Requirement> Write the entries out again exactly as they stand, but without the pictures.

Camera metadata records:
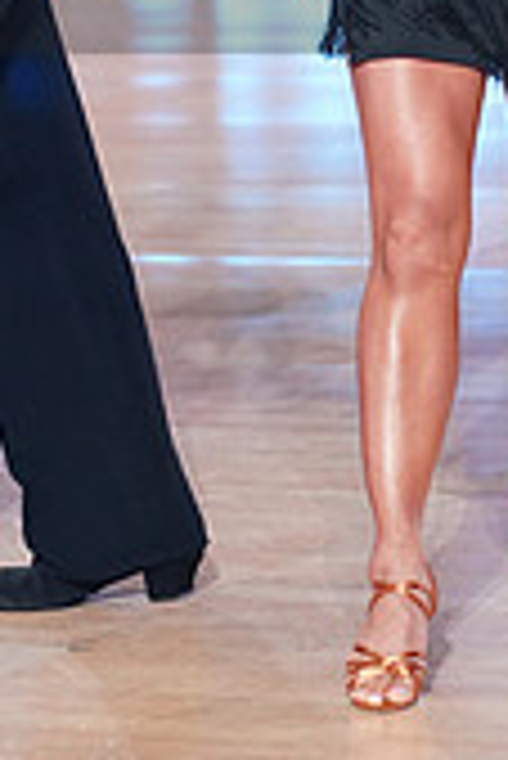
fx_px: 5449
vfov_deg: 7.9
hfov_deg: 5.3
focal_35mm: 258
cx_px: 151
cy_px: -94
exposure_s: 1/400
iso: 2000
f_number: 2.8
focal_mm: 75
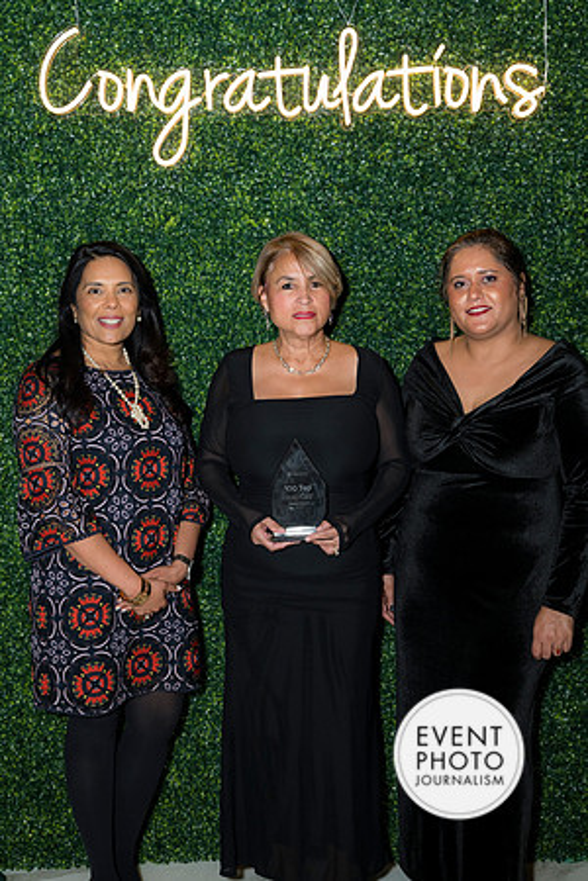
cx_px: 294
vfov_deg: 40.3
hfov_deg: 27.5
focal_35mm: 49
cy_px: 440
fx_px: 1200
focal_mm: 49
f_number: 5
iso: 800
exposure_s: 1/160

The completed task>
fx_px: 5449
vfov_deg: 7.9
hfov_deg: 5.3
focal_35mm: 258
cx_px: 151
cy_px: -94
exposure_s: 1/400
iso: 2000
f_number: 2.8
focal_mm: 75
cx_px: 294
vfov_deg: 40.3
hfov_deg: 27.5
focal_35mm: 49
cy_px: 440
fx_px: 1200
focal_mm: 49
f_number: 5
iso: 800
exposure_s: 1/160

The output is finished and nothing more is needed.